The new overtime rules are happening. The Final Rule is out and becomes effective December 1, 2016. There is plenty of evidence that the Department of Labor (DOL) listened to its more than 300,000 comments on the proposed legislation. The Department is required to provide employers with at least 60 days to comply. It provided six months and the clock is ticking.
The new minimum salary is $913 a week, $47,476 annually. It is still more than twice the current minimum salary which was set in 2004, yet less than the proposed rule. The DOL established a 40th percentile of weekly earnings of full-time salaried workers as the threshold. Criticism about this formula not taking various regions into consideration may have resulted in the Department applying its formula to the lowest wage Census Region.
The duties test did not change. That is a relief, as many anticipated the DOL adopting more strict and time consuming analysis of positions. The duties test was last changed in 2004.
The minimum rate for highly compensated employees is higher than the proposal. Currently, those considered highly compensated are paid $100,000 annually; the proposed rate was $122,000. This rate went up to $134,004 after current Bureau of Labor Statistics data was used. The DOL used the 90th percentile of earnings for full-time salaried workers nationally to be considered exempt as a highly compensated employee (HCE). The HCE must also receive at least $913 per week on a salary or fee basis.

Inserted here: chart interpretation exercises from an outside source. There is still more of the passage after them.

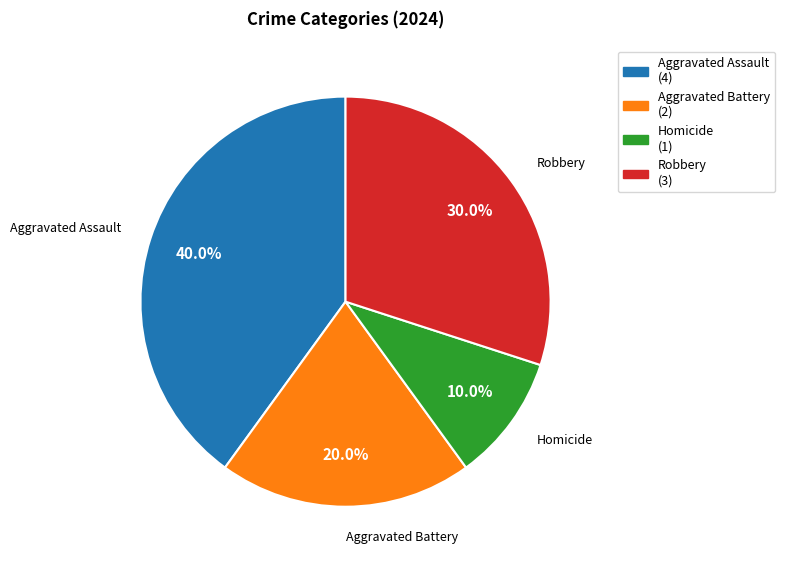

Which category has the smallest portion of the pie?

Homicide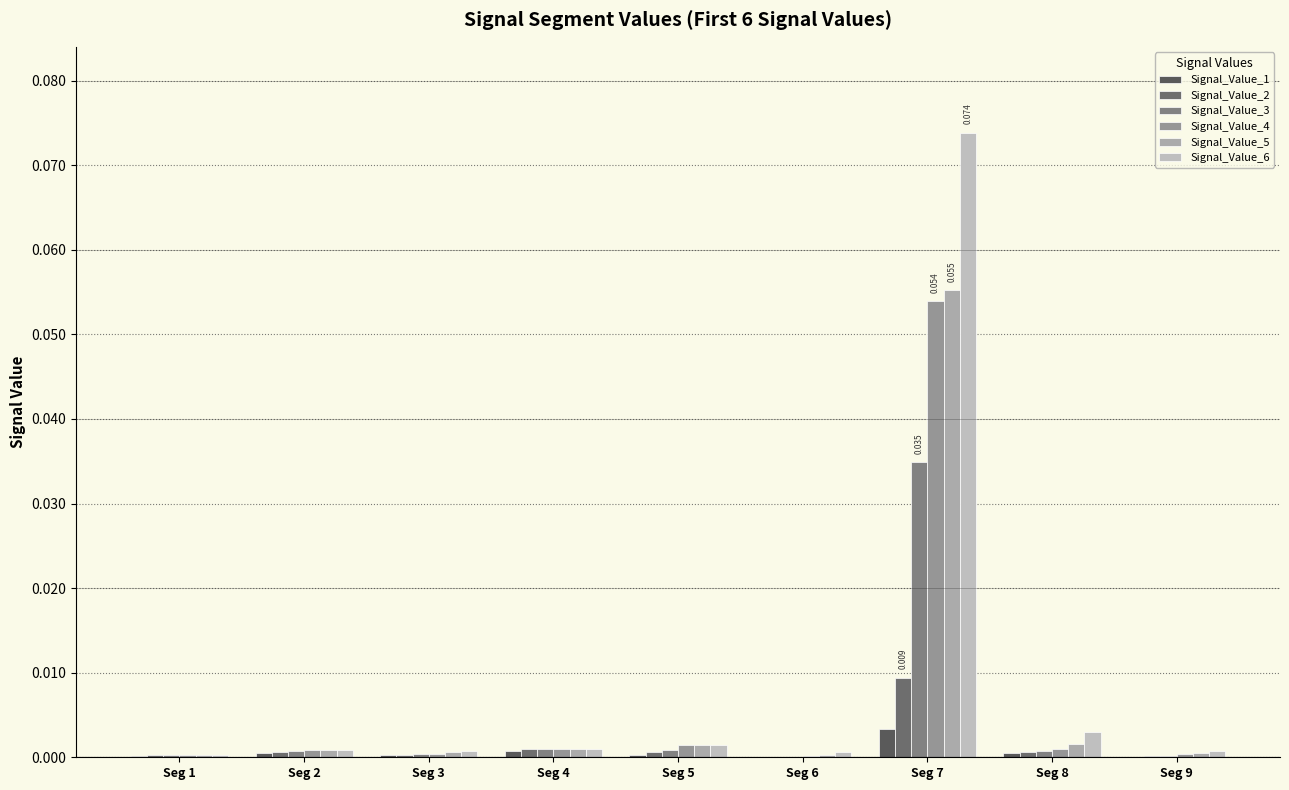

Is it true that Signal_Value_4 equals 0.0 at Seg 8?

False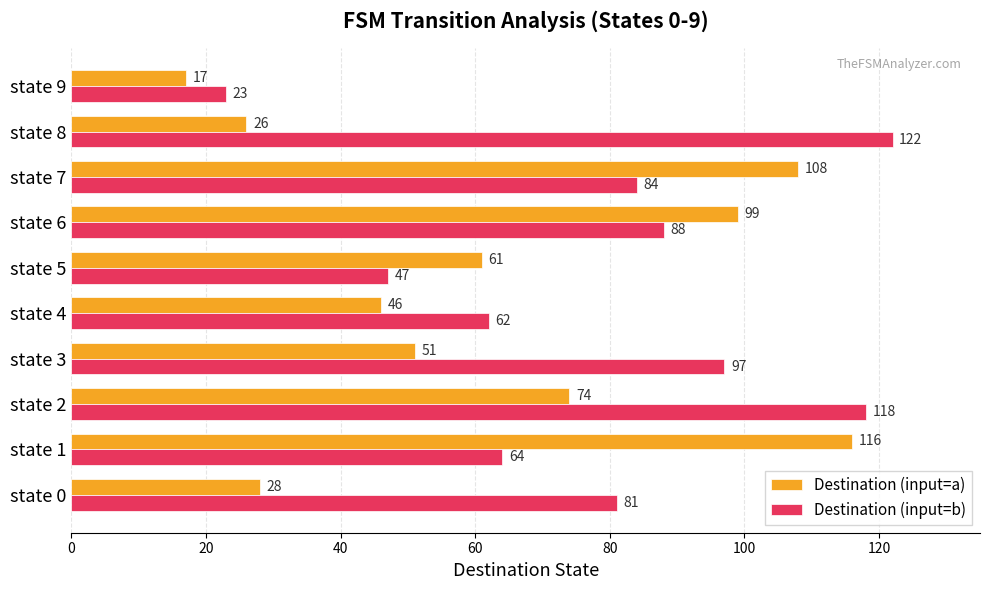

List the labels in order of Destination (input=a) value, largest first.

state 1, state 7, state 6, state 2, state 5, state 3, state 4, state 0, state 8, state 9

The Department also listened to requests to include nondiscretionary bonuses, commissions and other incentives in the compensation formula. These payments will be included in the salary threshold for the first time. Up to 10% of the salary may be included as long as employees are paid on at least a quarterly basis. The downside is employers are required to pay the withheld 10% whether or not the employee meets their goals and even if the employee leaves the company within the quarter.
Another first is “indexing.” Every three years, the salary threshold will adjust based on the established formulas. The first adjustment will occur on January 1, 2020.
Another indication of the DOL listening to its constituents’ comments is the number of fact sheets and technical guidance documents issued for private employers, non-profit employers and institutions of higher education.
This rule is expected to extend overtime protections to more than 4-million workers.